3. the method for the UAV pseudo-path planning based on deep reinforcement learning according to claim 1, is characterized in that: in step 2, described Double DQN algorithm utilizes the convolutional neural network in deep learning and reinforcement learning. Improved deep convolutional neural network algorithm combined with Q-learning algorithm;

The deep reinforcement learning algorithm includes a state set {S ₁ , S ₂ , S ₃ ...... S _t , t≥1}, an action set {a ₁ , a ₂ , a ₃ . ......a _t , t≥1}, the reward function R(s), and the deep reinforcement learning target network weight θ;

The deep reinforcement learning is substituted into the state behavior value function Q _t (s _t , at _t ) according to the state set, the action set and the reward function;

The function of Q _t (s _t , at ₎ is:

where Q _t+1 (s _t , at _t ) is the Q value corresponding to time t+1, Q _t (s _t , at _t ) is the Q value at time t, α is the learning rate, γ is the discount factor, R _t is the reward value when performing the action at time t;

After the target network weight θ is added, the action behavior value function is updated as:

Among them, V _t+1 is the behavior value function obtained according to the current state behavior value function Q _t (s _t , a _t ; θ) at time t+1, which is used to update the state behavior value at time t+1; deep reinforcement learning In Double DQN, the selection of actions and the evaluation of actions are implemented with different value functions;

The value function formula for action selection is the formula:

Y _t ^Q =R _t+1 +γmax _a Q(S _t+1 , a; θ);

The value function of action selection When making a choice, first select an action a ^* , the action a ^* should satisfy the maximum Q(S _t+1 , a) at the state S _t+1 ; where R _t+1 means t+1 the reward value of the moment;

The value function during action evaluation is the formula for selecting different network weights θ′ after selecting the largest action a ^* ;

in, It is the value of the state-action value function after calculation using the deep reinforcement learning network Double DQN.

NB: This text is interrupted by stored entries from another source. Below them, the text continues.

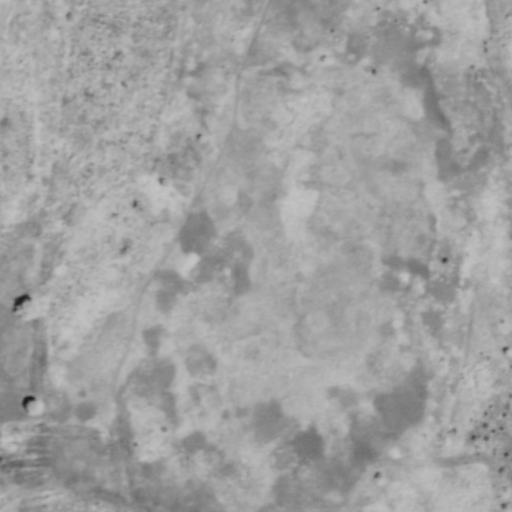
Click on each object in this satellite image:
road: (214, 474)
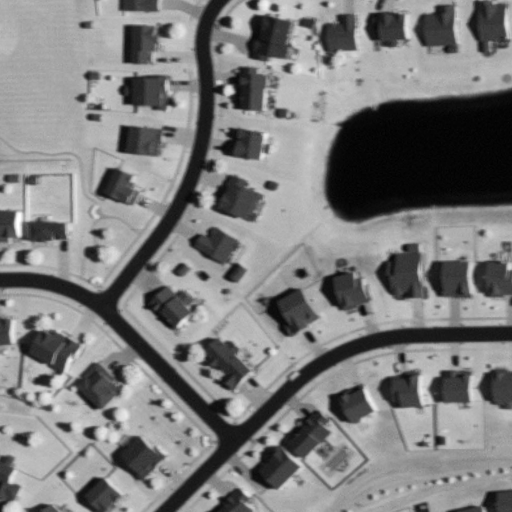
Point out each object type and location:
road: (212, 2)
building: (139, 4)
building: (140, 6)
building: (491, 19)
building: (493, 21)
building: (390, 24)
building: (439, 25)
building: (441, 27)
building: (391, 28)
building: (341, 32)
road: (217, 34)
building: (342, 35)
building: (271, 36)
building: (273, 39)
building: (143, 42)
building: (144, 44)
road: (176, 55)
park: (37, 79)
building: (149, 89)
building: (253, 90)
building: (150, 93)
road: (179, 138)
building: (143, 139)
building: (144, 139)
building: (249, 141)
building: (250, 142)
road: (190, 166)
road: (80, 184)
building: (121, 185)
building: (122, 186)
building: (238, 197)
building: (239, 198)
road: (151, 205)
road: (120, 220)
building: (8, 223)
road: (146, 223)
building: (9, 224)
building: (46, 228)
building: (49, 230)
building: (216, 242)
building: (217, 244)
road: (118, 260)
road: (40, 266)
building: (404, 273)
building: (406, 274)
building: (455, 277)
building: (499, 277)
building: (457, 278)
building: (498, 278)
road: (91, 283)
building: (350, 289)
building: (351, 290)
road: (109, 300)
building: (172, 305)
building: (296, 309)
building: (297, 310)
road: (111, 317)
road: (101, 326)
building: (6, 329)
road: (398, 332)
road: (128, 336)
road: (311, 343)
building: (55, 347)
building: (55, 348)
building: (227, 360)
building: (228, 362)
road: (151, 381)
building: (99, 385)
building: (457, 386)
building: (502, 389)
building: (407, 390)
building: (357, 404)
building: (310, 434)
road: (229, 444)
building: (141, 455)
building: (142, 455)
building: (280, 467)
building: (7, 480)
building: (8, 482)
building: (104, 494)
building: (505, 500)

4. the method for UAV pseudo-path planning based on deep reinforcement learning according to claim 3, is characterized in that: in step 2, the selection of described deep reinforcement learning algorithm weight value θ is priority playback; Concrete realization comprises the following Substeps:

Step 2.1: The UAV is first trained in the air flight environment, and the state action data set is collected from the interaction between the UAV and the environment and put into the playback memory unit;

Step 2.2: The neural network of deep reinforcement learning is divided into two parts: the real network and the estimation network. When the experience data stored in the playback memory unit exceeds the set number of data sets, the agent starts training;

Step 2.3: The drone interacts with the environment and selects actions according to the current state. The structure of the real network is the same as the estimated network, but the parameters of the neural network used for training are different; the real network is based on the current state of the drone in the neural network. The maximum state behavior value Q(s, a; θ) is obtained by training in the network, and the estimated state behavior value max _a' Q(s', a';θ') in the next state is obtained by training the neural network. , get the error function of the real network and the estimated network, and use the stochastic gradient descent method to get the maximum state behavior value function argmax _a Q(s, a; θ) under the greedy strategy; the UAV selects the next step according to the state behavior value function action, and continue to interact with the environment.

5. the method for unmanned aerial vehicle pseudo-path planning based on deep reinforcement learning according to claim 4, it is characterized in that: in step 2, unmanned aerial vehicle constantly interacts with environment in flight process, according to Double DQN algorithm continuously The updated state behavior value function Q(s, a; θ) of , updates the route trajectory.